Physical Query Plans
A physical query plan adds information required to execute the optimised query plan such as:
- Which algorithm to use for execution of operators.
- How to pass information from one operator to the other.
- Good order for computing joins, unions, etc.
- Additional operations such as sorting.
Converting a Logical Plan to a Physical Plan
We can generate many different physical query plans from an optimised logical query plan. We need to choose the physical plan with the lowest cost estimate in terms of:
- Time
- Disk Accesses
- Memory
- Communication
- …
Estimating Cost of Execution
We should mainly focus on the number of disk accesses as they are usually the most expensive operation.
It can be influenced by:
- Selection of algorithms for the individual operators.
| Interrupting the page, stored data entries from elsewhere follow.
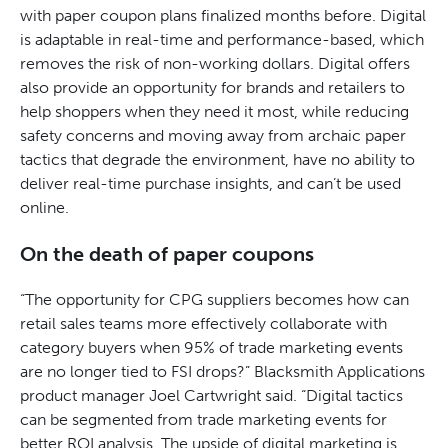
with paper coupon plans finalized months before. Digital
is adaptable in real-time and performance-based, which
removes the risk of non-working dollars. Digital offers
also provide an opportunity for brands and retailers to
help shoppers when they need it most, while reducing
safety concerns and moving away from archaic paper
tactics that degrade the environment, have no ability to
deliver real-time purchase insights, and can’t be used
online.
On the death of paper coupons
“The opportunity for CPG suppliers becomes how can
retail sales teams more effectively collaborate with
category buyers when 95% of trade marketing events
are no longer tied to FSI drops?” Blacksmith Applications
product manager Joel Cartwright said. “Digital tactics
can be segmented from trade marketing events for
better ROI analysis. The upside of digital marketing is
- Method for passing information.
-
Size of intermediate results.
This is one of the most critical factors.
We can estimate these from parameters of the database such as:
- Size of relations.
- Number of distinct items per attribute per relation.
- Computed exactly from the database.
You can’t execute the query, you have to rely on statistics gathered from data.
Estimate Size of Selection
Estimate for the size of $\sigma_{A=a}(R)$:
\[\frac{\lvert R\rvert}{\text{number of distinct values in column }A \text{ of relation }R}\]Estimate for the number of block required to store $\sigma_{A=a}(R)$:
\[\frac{\text{number of blocks for }R}{\text{number of distinct values in column }A\text{ of relation }R}\]This is good if values in column $A$ or $R$ occur equally often, but can be bad.
Example
Assume that:
Storescontains 80 tuples, stored in 20 blocks.- There are exactly 4 distinct values for the city attribute of
Stores.
To estimate the size of $\sigma_\text{city=Liv}(\text{Stores})$:
\[\frac{80}4=20\text{ tuples}\]To estimate for the number of blocks that are required to store $\sigma_\text{city=Liv}(\text{Stores})$:
\[\frac{20}4=5\text{ blocks}\]Estimate Size of Joins
To estimate $R\bowtie S$ we can do an estimate based on the size of $R$ and $S$ and a number of distinct values in common attributes:
\[\frac{\lvert R\rvert\times\lvert S\rvert}{\text{max. number of distinct values for }A\text{ in }R\text{ or }S}\]This assumes that $A$ is the only common attribute.
Passing Information
There are two methods for passing information between different stages of the query plan:
- Materialisation - Write intermediate results to disk.
- Pipelining (stream based processing):
- Passes the tuples of one operation directly to the next operation without using disk.
- Extra buffer for each pair of adjacent operation to hold tuples passing from one relation to the other.